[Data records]
*****

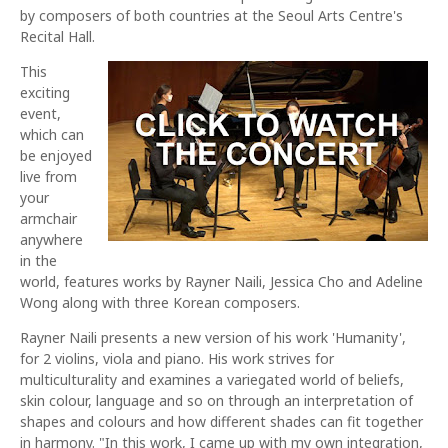
by composers of both countries at the Seoul Arts Centre's
Recital Hall.
This
exciting
event,
which can
be enjoyed
live from
your
armchair
anywhere
in the
world, features works by Rayner Naili, Jessica Cho and Adeline
Wong along with three Korean composers.
Rayner Naili presents a new version of his work 'Humanity',
for 2 violins, viola and piano. His work strives for
multiculturality and examines a variegated world of beliefs,
skin colour, language and so on through an interpretation of
shapes and colours and how different shades can fit together
in harmony. "In this work, I came up with my own integration,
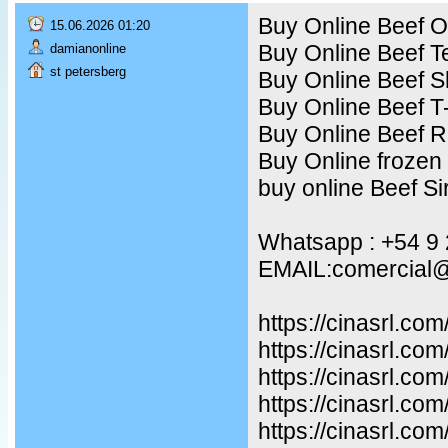
Buy Online Beef Ox
15.06.2026 01:20
Buy Online Beef T
damianonline
st petersberg
Buy Online Beef S
Buy Online Beef T
Buy Online Beef R
Buy Online frozen
buy online Beef Sir
Whatsapp : +54 9
EMAIL:comercial@
https://cinasrl.co
https://cinasrl.co
https://cinasrl.com
https://cinasrl.co
https://cinasrl.co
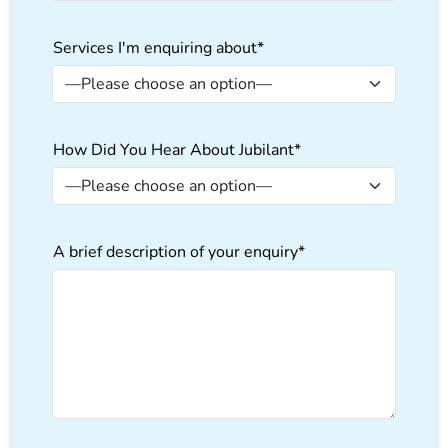
Services I'm enquiring about*
How Did You Hear About Jubilant*
A brief description of your enquiry*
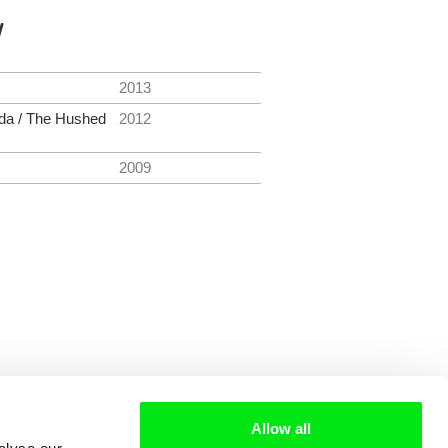
y
2013
ada / The Hushed
2012
2009
Allow all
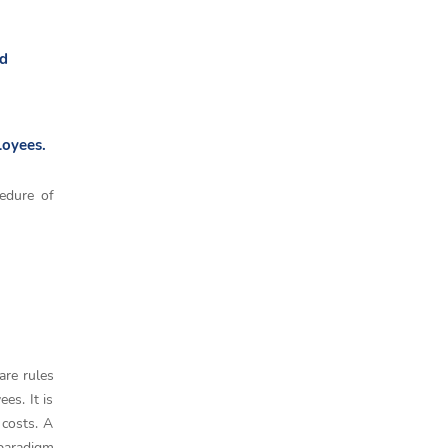
ed
loyees.
cedure of
are rules
es. It is
 costs. A
 paradigm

*****

* **Instruction**
Extract every one of the lines above verbatim, omitting the pictures.

* **Response area**
by composers of both countries at the Seoul Arts Centre's
Recital Hall.
This
exciting
event,
which can
be enjoyed
live from
your
armchair
anywhere
in the
world, features works by Rayner Naili, Jessica Cho and Adeline
Wong along with three Korean composers.
Rayner Naili presents a new version of his work 'Humanity',
for 2 violins, viola and piano. His work strives for
multiculturality and examines a variegated world of beliefs,
skin colour, language and so on through an interpretation of
shapes and colours and how different shades can fit together
in harmony. "In this work, I came up with my own integration,
Buy Online Beef Ox
15.06.2026 01:20
Buy Online Beef T
damianonline
st petersberg
Buy Online Beef S
Buy Online Beef T
Buy Online Beef R
Buy Online frozen
buy online Beef Sir
Whatsapp : +54 9
EMAIL:comercial@
https://cinasrl.co
https://cinasrl.co
https://cinasrl.com
https://cinasrl.co
https://cinasrl.co
Services I'm enquiring about*
How Did You Hear About Jubilant*
A brief description of your enquiry*
y
2013
ada / The Hushed
2012
2009
Allow all
ed
loyees.
cedure of
are rules
es. It is
 costs. A
 paradigm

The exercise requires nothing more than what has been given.